Opened 16 years ago
Last modified 9 years ago
#516 new enhancement
v.extract slow on large datasets
Reported by: | gisboa | Owned by: | |
---|---|---|---|
Priority: | minor | Milestone: | 6.4.6 |
Component: | Vector | Version: | unspecified |
Keywords: | Cc: | ||
CPU: | All | Platform: | All |
Description
Using v.extract on large datasets is incredibly slow. From a 3,000,000 areas dataset I extracted the first 99 (id<100). It took 12 minutes to extract the geometries, after that it says 'writing attributes' for another 6 minutes. The pg process is a runner-up in top, consuming about 50% cpu time, the remaing 50% goes to v.extract. What is going on here? Writing a hundred rows to PostgreSQL should take only a split second. Is this also due to the fact that the geometry index is not in a file? Would this be another reason to implement the file based geometry index? Maybe a few modules should be rewritten to perform a dedicated task on their own, instead of relying on others, if that makes it slow.
Replying to gisboa:
There are probably several reasons for this. The spatial index is built from topology, that can take a bit. The category index used to select features is rather inefficient for large numbers of categories. These two aspects are handled by the vector libs. v.extract itself has potential for speed improvement. Regarding the vector libs, changes of the spatial index and the category index will only be done in grass7. Improving v.extract is possible for grass6, I have some ideas, but I won't get to it soon, and I don't know if anybody else will rewrite v.extract soon.

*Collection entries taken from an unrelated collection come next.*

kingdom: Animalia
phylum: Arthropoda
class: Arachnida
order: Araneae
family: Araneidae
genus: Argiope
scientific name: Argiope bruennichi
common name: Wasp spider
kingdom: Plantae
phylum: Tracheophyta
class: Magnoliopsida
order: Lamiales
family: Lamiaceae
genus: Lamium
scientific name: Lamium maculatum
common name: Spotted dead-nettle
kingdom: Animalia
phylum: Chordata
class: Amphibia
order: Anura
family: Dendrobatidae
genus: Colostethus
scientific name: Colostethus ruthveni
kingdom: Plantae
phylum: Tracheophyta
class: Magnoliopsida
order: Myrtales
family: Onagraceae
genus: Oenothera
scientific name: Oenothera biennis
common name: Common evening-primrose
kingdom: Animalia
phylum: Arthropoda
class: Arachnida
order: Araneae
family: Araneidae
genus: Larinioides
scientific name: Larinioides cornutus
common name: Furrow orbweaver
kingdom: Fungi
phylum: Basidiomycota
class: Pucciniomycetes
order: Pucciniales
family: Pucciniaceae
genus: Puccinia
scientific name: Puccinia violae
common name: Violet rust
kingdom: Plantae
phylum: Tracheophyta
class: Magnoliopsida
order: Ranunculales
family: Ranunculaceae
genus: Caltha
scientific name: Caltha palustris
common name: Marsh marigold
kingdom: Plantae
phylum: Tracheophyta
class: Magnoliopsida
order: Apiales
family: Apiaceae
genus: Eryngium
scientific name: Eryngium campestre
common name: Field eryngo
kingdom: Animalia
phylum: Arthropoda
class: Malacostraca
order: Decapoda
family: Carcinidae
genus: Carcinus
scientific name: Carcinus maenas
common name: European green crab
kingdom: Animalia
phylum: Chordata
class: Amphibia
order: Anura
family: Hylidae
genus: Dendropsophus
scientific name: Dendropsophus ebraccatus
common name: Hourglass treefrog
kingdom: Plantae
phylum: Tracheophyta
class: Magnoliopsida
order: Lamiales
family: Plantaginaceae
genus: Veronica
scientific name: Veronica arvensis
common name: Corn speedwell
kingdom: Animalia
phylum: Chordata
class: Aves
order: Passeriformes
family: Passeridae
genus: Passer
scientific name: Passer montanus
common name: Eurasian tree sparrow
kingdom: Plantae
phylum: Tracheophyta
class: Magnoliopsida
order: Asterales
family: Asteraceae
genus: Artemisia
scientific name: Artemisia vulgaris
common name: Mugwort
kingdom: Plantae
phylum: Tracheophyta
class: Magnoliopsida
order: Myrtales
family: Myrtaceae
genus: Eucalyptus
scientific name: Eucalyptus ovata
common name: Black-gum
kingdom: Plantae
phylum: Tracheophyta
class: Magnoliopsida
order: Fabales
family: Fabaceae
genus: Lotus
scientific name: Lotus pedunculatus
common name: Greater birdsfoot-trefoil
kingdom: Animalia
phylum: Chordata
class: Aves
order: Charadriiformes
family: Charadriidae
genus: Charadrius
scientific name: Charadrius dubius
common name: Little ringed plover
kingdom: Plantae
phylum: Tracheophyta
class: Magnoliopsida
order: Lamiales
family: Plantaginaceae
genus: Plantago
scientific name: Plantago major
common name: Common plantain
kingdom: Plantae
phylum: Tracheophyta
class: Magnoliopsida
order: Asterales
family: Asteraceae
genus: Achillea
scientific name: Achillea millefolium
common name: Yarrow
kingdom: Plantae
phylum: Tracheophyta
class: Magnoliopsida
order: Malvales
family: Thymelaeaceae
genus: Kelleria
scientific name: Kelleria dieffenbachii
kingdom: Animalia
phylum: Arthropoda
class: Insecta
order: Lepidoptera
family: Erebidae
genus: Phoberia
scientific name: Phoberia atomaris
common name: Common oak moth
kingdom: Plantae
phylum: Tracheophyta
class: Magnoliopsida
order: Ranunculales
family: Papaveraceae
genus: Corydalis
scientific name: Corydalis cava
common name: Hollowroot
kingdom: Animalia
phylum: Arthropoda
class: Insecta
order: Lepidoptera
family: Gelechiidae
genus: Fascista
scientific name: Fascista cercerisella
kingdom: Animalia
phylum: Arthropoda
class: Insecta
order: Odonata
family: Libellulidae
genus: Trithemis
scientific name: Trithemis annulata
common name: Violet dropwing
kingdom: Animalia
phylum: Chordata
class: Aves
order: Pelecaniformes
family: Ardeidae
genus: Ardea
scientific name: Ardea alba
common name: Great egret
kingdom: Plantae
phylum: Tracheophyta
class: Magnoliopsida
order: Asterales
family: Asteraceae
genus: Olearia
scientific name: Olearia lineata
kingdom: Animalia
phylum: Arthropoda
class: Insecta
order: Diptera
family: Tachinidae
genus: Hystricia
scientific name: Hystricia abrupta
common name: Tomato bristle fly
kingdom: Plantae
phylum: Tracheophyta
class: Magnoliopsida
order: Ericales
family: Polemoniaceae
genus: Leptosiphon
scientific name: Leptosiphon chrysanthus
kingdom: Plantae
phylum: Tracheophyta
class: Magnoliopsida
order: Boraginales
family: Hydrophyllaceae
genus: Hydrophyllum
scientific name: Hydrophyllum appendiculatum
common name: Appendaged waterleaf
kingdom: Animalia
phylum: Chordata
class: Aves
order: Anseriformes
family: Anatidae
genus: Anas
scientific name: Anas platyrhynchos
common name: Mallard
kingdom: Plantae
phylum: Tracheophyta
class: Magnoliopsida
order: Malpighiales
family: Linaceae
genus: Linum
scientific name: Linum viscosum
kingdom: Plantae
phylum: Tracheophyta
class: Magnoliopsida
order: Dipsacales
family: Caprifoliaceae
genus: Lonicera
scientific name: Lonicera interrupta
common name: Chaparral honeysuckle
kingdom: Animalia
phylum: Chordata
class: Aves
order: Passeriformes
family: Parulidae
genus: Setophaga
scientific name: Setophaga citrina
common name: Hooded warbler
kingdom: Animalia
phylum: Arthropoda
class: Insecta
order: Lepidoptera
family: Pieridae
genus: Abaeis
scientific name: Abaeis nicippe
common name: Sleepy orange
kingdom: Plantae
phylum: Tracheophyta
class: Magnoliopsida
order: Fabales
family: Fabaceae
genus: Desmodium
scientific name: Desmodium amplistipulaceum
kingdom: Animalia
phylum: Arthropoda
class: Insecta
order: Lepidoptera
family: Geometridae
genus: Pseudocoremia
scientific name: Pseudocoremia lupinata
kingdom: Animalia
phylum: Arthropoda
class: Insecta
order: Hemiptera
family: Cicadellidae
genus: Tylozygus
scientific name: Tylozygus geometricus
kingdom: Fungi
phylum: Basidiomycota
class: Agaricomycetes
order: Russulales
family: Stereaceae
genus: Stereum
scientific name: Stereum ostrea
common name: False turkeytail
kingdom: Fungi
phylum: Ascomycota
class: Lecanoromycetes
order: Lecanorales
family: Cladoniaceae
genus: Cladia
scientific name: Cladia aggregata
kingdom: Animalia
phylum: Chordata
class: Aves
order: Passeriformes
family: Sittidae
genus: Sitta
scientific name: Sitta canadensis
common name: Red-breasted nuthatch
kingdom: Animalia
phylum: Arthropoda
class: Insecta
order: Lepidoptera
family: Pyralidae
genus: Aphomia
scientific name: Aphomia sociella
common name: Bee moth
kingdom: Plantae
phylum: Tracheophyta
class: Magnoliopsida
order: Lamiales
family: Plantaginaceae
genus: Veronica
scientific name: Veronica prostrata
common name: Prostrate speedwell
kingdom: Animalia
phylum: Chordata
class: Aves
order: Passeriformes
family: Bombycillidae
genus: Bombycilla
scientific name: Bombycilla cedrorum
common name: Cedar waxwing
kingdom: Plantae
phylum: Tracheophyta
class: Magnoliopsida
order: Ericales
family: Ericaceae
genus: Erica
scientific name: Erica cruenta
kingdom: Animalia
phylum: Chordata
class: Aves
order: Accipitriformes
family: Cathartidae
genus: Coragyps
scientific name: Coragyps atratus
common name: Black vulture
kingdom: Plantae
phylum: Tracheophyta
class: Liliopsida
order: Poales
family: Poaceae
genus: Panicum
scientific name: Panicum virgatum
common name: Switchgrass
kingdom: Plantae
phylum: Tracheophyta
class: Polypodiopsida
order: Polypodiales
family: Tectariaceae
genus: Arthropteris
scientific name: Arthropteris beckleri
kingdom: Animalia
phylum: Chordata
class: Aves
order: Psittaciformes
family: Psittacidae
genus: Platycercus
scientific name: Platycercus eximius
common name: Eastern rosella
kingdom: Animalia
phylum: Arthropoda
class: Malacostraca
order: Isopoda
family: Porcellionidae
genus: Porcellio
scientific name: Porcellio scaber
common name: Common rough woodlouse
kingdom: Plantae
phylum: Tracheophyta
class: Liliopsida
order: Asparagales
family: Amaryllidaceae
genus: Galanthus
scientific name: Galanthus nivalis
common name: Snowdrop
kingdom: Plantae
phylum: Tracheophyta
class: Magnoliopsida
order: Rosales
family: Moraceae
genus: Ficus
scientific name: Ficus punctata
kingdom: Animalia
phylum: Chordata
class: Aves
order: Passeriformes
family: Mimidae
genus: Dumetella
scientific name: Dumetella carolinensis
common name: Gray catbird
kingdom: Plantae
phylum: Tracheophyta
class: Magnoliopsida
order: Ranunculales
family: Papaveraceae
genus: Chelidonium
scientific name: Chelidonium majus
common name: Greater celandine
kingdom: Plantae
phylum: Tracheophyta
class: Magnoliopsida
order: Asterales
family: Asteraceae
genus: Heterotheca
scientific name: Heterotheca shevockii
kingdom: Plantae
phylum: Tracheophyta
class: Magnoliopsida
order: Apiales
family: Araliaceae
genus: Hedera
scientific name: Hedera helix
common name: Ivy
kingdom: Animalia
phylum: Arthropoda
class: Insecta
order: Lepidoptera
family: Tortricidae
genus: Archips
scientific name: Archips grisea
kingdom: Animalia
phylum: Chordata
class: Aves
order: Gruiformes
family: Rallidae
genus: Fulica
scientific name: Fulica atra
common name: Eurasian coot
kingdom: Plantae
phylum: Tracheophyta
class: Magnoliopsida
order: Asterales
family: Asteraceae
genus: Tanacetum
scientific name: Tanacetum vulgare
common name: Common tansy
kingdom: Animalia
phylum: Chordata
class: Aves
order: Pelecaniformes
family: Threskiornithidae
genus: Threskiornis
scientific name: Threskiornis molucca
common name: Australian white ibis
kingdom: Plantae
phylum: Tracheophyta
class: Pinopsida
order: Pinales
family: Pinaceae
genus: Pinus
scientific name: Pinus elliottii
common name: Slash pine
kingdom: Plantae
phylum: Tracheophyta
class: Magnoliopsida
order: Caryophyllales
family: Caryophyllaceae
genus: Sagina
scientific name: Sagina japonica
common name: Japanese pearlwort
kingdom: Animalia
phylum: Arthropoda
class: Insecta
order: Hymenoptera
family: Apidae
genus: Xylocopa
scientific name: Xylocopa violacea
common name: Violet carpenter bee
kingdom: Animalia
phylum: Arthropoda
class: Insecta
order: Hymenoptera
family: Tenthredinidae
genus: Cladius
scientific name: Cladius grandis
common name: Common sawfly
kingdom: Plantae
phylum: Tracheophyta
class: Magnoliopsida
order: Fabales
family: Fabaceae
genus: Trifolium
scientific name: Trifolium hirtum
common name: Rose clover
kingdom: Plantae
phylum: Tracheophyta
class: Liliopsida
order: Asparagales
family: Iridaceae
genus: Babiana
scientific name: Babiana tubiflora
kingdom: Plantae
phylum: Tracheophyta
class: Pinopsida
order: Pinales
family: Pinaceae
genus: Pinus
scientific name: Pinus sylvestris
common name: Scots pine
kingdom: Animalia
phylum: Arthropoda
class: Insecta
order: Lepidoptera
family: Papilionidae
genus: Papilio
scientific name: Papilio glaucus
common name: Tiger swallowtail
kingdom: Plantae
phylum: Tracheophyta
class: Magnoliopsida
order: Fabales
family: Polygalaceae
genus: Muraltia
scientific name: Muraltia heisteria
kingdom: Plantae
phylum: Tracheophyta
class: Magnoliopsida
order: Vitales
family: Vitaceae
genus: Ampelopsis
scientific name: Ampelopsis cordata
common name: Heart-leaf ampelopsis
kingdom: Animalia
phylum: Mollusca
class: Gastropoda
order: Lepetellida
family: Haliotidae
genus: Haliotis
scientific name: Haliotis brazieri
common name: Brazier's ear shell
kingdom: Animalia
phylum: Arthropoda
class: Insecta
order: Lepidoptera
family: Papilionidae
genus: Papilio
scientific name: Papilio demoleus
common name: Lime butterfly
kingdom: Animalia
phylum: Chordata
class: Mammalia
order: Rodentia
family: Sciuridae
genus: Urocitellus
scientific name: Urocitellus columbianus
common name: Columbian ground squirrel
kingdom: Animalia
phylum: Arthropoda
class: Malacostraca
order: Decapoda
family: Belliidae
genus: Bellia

I think Glynn answered that in his comment to #513.
Probably yes. But that's not easy. There are "off-the-shelf" solutions for that, but 1) someone needs to evaluate these solutions for their suitability for grass, and 2) someone has to implement it.
AFAICT, v.extract does not rely on other modules, it uses library functions only. IMHO, modules should not bypass core libraries. If a particular task is done inefficiently by the core libraries, these libraries need to be improved. A workaround for a specific module would only create a mess.